* INPUT DATA:
*** Block opens ***

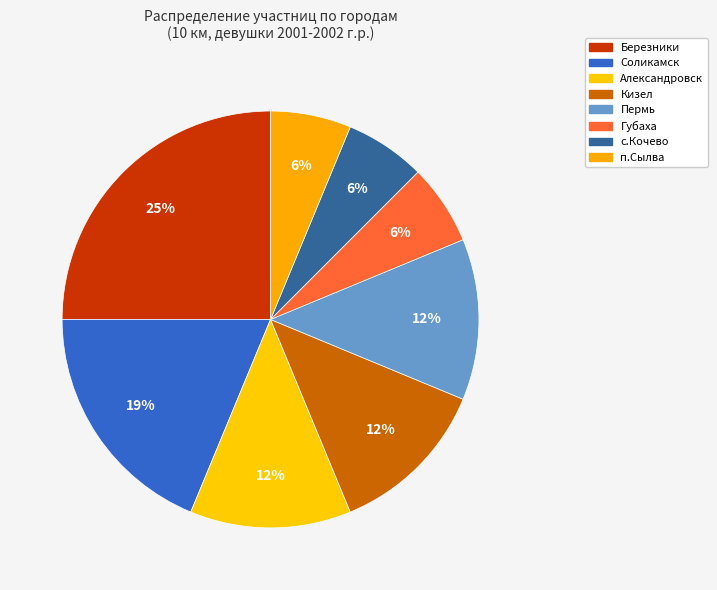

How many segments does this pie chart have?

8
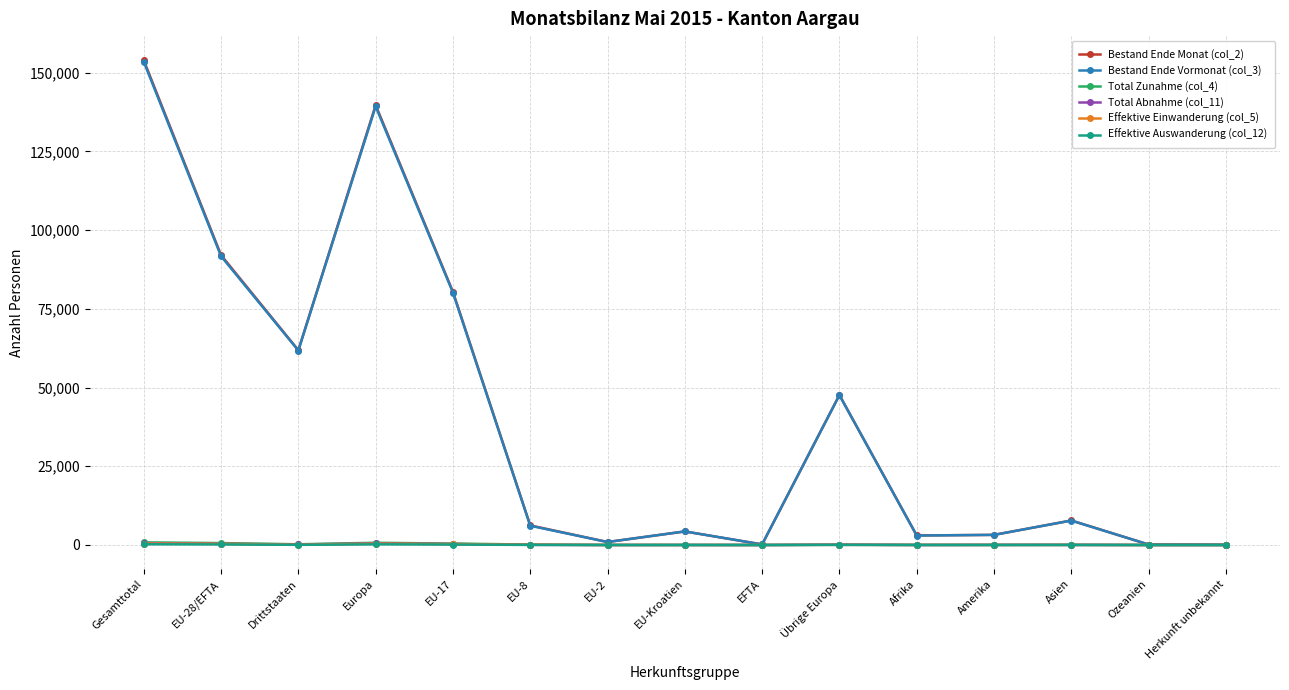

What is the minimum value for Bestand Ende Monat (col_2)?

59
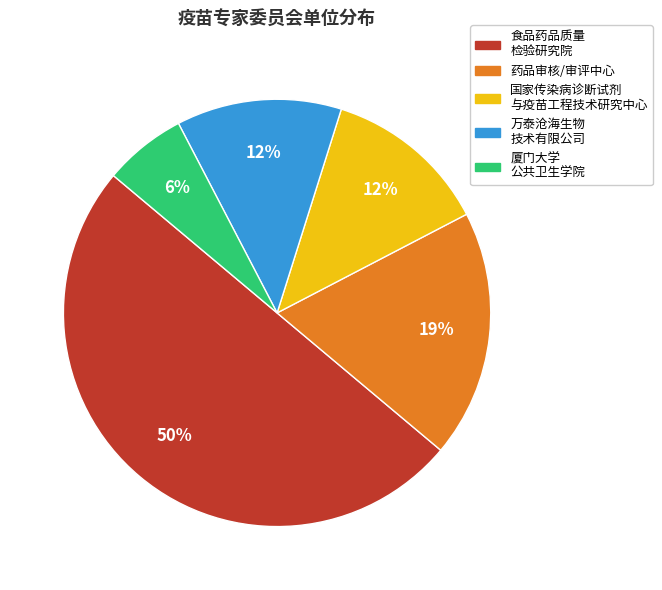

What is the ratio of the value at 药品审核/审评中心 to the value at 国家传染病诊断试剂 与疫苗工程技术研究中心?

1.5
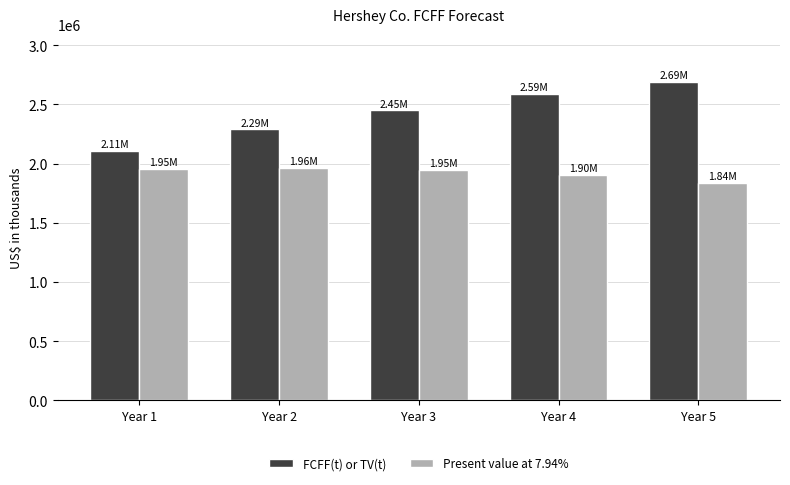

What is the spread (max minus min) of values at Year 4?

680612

*** Block closes ***
*** Block opens ***

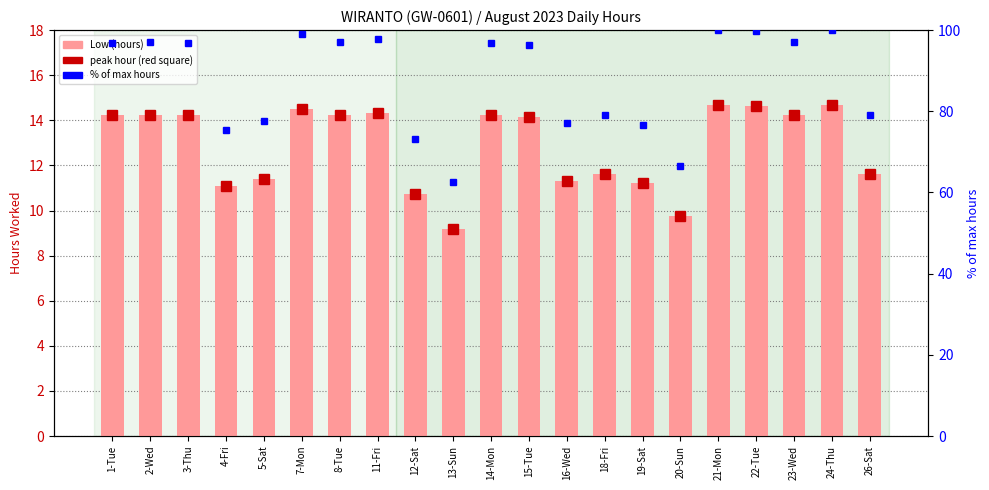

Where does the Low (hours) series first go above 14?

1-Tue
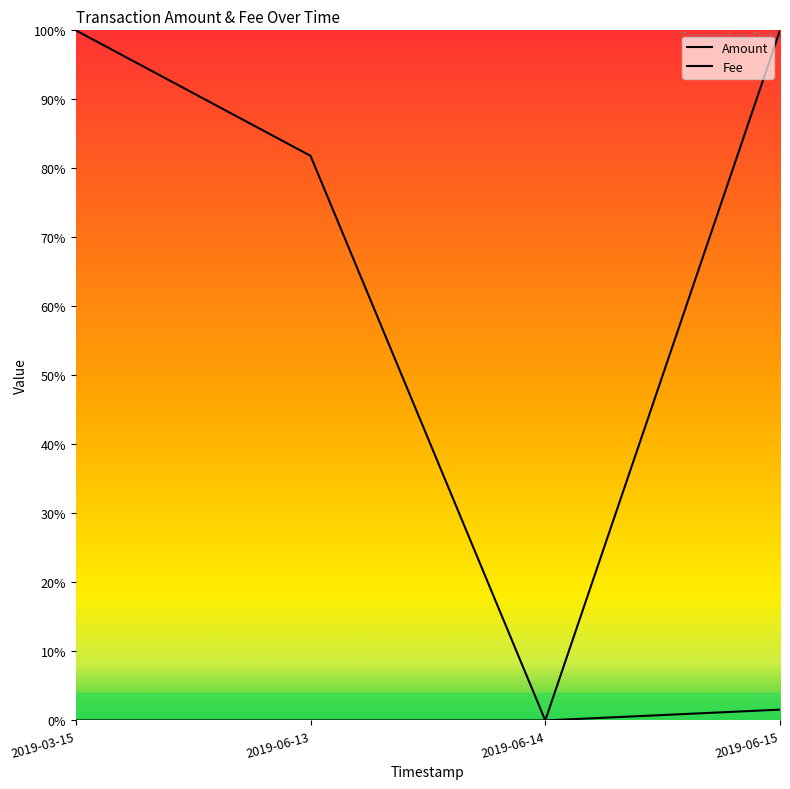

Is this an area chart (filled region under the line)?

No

*** Block closes ***

* WHAT THE TASK ASKS: Output everything in the records above from the line containing "What is the minimum" down to the line containing "What is the spread" as a JSON list of strings, one string per line, with blank lines and picture lines omitted.

* TASK RESULT:
[
  "What is the minimum value for Bestand Ende Monat (col_2)?",
  "59",
  "What is the ratio of the value at 药品审核/审评中心 to the value at 国家传染病诊断试剂 与疫苗工程技术研究中心?",
  "1.5",
  "What is the spread (max minus min) of values at Year 4?"
]